Task directions
What lines of the material hold the string "Alcúdia"? Pull each of them out.

___ Supplied material

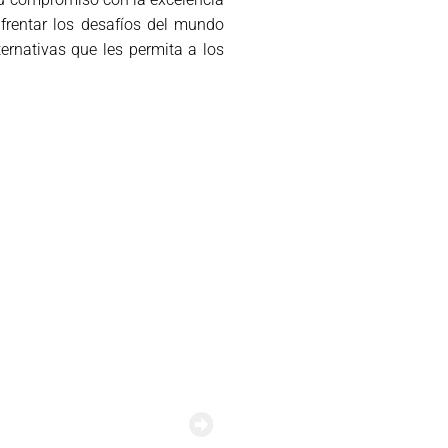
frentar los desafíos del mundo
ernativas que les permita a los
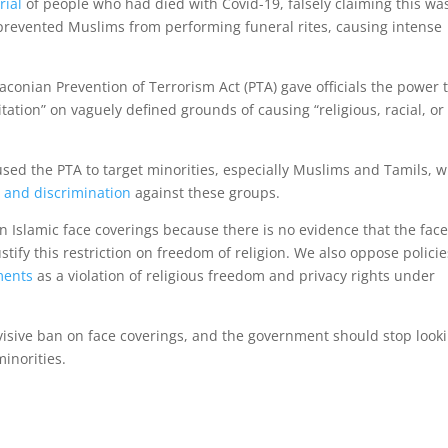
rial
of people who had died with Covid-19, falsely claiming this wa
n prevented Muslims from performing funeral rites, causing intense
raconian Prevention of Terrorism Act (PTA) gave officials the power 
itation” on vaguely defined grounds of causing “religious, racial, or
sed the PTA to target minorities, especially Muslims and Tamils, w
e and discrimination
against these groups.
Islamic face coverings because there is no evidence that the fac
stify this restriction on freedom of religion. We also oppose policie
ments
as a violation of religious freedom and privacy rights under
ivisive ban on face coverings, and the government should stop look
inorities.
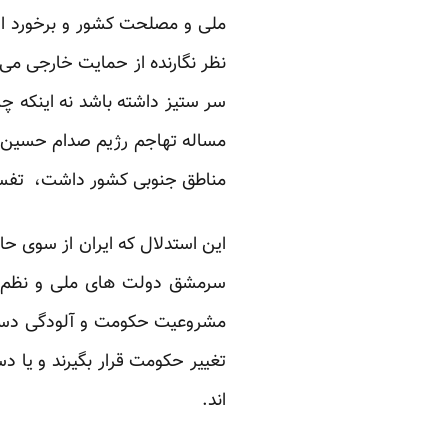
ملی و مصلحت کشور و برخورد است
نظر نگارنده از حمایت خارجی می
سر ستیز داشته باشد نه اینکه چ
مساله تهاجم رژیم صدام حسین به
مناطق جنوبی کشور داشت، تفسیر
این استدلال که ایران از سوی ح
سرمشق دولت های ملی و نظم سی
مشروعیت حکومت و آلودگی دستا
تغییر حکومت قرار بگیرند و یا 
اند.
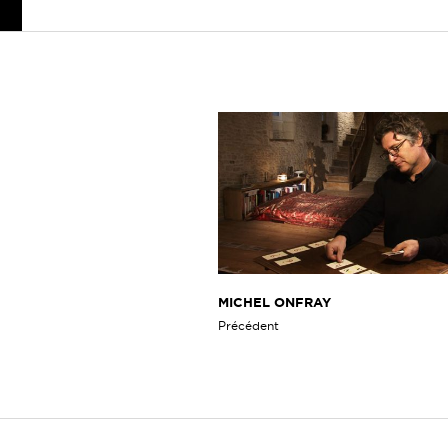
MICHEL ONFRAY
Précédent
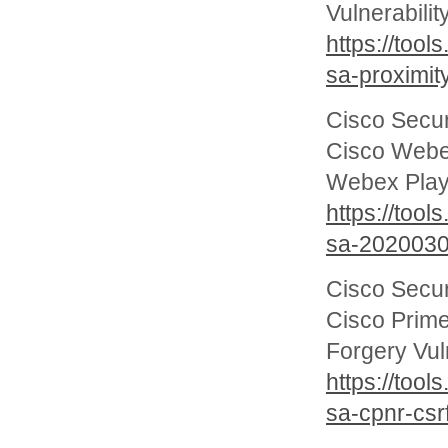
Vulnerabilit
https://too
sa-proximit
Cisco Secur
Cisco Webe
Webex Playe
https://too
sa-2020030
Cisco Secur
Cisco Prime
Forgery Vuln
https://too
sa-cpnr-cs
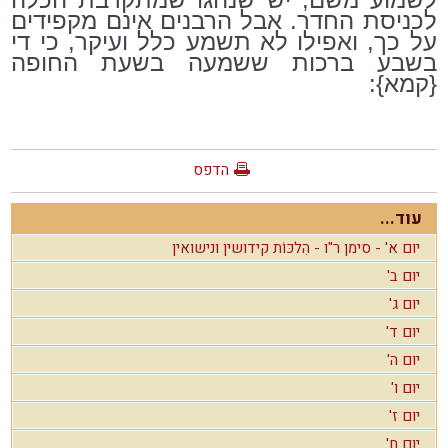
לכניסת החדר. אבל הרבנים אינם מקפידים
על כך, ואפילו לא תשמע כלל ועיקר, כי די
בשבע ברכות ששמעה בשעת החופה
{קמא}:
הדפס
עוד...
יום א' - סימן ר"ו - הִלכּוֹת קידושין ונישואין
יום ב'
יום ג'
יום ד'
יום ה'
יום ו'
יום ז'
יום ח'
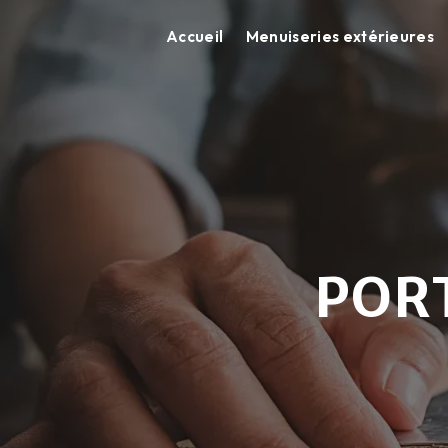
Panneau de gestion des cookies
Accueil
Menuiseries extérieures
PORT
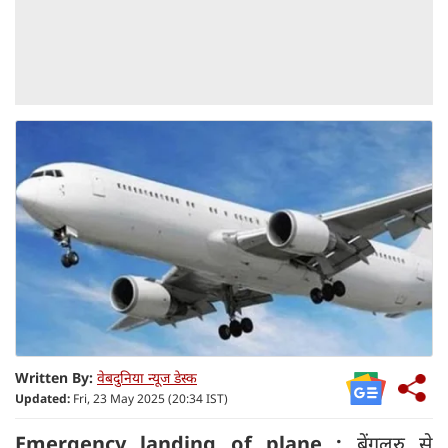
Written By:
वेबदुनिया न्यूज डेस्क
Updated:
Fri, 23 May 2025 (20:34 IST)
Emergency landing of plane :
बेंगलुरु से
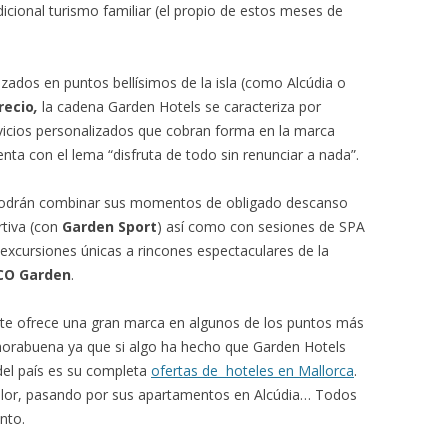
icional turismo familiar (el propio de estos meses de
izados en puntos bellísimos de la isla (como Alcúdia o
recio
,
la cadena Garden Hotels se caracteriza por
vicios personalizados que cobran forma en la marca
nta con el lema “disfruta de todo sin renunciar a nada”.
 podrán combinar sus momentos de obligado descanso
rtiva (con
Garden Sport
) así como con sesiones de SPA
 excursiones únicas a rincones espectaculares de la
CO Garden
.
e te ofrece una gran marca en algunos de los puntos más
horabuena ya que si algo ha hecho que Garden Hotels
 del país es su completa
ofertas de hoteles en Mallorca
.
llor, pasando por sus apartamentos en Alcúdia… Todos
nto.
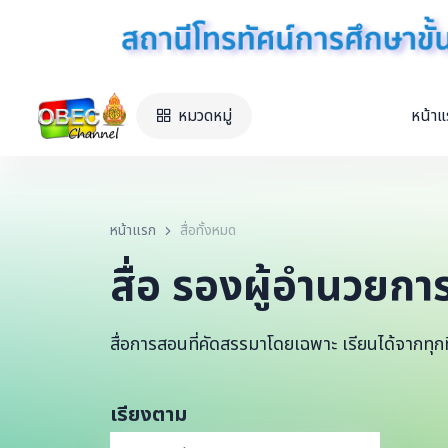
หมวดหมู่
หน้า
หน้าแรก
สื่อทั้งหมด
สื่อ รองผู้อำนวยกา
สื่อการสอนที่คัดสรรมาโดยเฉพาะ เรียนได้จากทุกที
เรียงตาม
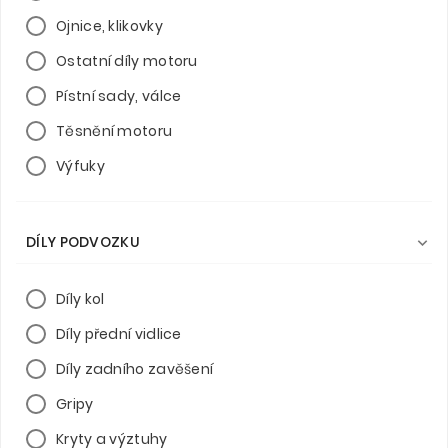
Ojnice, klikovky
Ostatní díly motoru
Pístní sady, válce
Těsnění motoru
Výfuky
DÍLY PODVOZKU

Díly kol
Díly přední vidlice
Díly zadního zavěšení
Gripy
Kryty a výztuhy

______

Completed task
izados en puntos bellísimos de la isla (como Alcúdia o
llor, pasando por sus apartamentos en Alcúdia… Todos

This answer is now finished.